ハンドガンを封じされて思考が停止したのも、それが原因だ。生まれた余裕をどう使っていいのかを理解できていなかったが故のミスだろう。だが、スタートラインは自力で見つけている。そこが彼女の可能性だろう。沈む彼女の肩を軽くたたき、微笑みかける。
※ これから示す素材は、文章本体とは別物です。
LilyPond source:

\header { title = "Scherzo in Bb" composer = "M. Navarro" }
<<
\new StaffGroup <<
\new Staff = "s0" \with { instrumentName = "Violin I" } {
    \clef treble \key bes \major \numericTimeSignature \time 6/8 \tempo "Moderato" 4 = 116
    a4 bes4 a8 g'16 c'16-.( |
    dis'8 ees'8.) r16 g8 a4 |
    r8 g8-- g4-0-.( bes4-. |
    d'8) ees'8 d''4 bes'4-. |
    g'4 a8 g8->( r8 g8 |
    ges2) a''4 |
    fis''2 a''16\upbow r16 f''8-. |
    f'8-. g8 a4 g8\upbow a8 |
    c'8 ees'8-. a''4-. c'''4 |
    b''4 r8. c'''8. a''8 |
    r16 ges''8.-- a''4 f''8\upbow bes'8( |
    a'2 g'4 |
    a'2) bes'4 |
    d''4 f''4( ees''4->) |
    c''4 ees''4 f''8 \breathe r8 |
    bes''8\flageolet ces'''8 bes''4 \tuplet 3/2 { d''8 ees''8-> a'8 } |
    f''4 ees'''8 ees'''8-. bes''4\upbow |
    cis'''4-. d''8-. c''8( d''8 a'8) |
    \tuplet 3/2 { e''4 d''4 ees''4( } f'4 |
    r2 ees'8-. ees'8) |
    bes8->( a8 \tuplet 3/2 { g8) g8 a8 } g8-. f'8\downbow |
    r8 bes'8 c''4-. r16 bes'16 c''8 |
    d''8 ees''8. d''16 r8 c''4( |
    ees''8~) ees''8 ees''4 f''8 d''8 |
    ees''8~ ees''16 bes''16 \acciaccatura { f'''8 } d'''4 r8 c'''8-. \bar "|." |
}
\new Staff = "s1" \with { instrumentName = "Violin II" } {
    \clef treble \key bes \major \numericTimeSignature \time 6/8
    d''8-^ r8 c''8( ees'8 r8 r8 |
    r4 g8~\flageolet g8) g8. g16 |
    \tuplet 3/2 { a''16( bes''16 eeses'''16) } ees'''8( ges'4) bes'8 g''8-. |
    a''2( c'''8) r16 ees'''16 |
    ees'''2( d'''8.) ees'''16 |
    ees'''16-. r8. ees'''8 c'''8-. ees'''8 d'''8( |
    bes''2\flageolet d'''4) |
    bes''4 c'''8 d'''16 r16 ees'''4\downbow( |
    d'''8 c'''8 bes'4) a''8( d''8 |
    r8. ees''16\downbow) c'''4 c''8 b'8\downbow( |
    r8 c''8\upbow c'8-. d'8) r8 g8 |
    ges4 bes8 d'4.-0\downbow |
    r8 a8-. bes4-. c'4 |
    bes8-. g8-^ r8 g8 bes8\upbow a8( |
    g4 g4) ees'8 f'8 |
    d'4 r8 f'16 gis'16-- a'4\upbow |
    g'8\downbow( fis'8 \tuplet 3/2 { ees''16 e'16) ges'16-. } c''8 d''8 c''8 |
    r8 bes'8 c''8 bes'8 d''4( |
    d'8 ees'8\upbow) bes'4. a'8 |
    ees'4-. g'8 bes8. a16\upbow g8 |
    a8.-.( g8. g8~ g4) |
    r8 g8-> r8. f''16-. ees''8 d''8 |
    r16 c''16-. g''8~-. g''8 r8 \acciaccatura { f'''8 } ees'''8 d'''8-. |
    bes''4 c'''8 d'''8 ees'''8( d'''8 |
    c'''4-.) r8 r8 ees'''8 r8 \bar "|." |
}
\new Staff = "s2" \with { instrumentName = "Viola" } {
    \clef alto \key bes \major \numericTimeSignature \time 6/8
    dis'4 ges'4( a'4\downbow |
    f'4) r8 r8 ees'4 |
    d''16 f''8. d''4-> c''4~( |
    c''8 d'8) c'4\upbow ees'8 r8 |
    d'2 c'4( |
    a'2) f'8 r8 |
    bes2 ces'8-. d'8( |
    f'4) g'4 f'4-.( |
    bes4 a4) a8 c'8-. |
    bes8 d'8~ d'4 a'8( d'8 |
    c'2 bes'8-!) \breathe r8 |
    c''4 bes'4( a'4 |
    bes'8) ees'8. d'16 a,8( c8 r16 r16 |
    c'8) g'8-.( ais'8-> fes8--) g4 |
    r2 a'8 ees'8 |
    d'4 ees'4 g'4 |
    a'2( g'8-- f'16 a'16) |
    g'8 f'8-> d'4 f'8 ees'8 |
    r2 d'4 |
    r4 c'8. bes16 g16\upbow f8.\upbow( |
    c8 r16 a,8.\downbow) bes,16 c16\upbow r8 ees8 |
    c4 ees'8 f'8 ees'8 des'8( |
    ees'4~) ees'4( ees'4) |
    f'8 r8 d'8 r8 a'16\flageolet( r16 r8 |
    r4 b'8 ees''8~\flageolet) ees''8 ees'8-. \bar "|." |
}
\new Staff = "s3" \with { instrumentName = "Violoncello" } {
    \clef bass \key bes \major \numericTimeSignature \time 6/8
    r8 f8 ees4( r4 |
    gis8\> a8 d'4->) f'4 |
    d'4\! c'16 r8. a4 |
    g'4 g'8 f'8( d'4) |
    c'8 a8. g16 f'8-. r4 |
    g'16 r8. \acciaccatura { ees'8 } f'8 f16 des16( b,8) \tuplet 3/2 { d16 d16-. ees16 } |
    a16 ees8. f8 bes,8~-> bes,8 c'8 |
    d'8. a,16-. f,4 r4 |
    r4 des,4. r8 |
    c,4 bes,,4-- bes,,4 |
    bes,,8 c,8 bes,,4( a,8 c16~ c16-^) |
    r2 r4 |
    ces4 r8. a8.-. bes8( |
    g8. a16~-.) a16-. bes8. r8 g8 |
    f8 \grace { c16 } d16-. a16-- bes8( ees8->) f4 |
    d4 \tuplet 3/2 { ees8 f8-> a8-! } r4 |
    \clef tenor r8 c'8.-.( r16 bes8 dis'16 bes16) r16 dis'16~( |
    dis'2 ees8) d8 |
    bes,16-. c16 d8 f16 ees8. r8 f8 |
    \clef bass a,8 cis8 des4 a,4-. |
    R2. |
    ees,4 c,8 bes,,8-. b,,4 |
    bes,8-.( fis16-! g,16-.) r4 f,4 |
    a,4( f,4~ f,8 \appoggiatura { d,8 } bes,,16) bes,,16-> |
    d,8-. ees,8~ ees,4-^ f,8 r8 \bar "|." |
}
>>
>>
「不足分は今から勉強すればいいさ。何ならもう少し付き合ってもいいぞ?差し迫った用事はないし、時間にも余裕がある。その中で答え合わせをしていけばいい」
「・・・・・・は、はい。その、ヨロシクオネガイシマス・・・」

・・・おや、彼女の顔が少し赤いような。それにちょっとぼうっとしていて、眺めるように私の顔を見ている。これは・・・ふむ。確信はないが、「女相手でも色仕掛けが通じる時がある」と教官が言っていたな。恐らく彼女にもそっちの気はないだろうが、私の笑顔が効くのなら後々で役に立つかもしれない。実際、教官も時々融通を利かせてもらうために笑顔を利用していたし。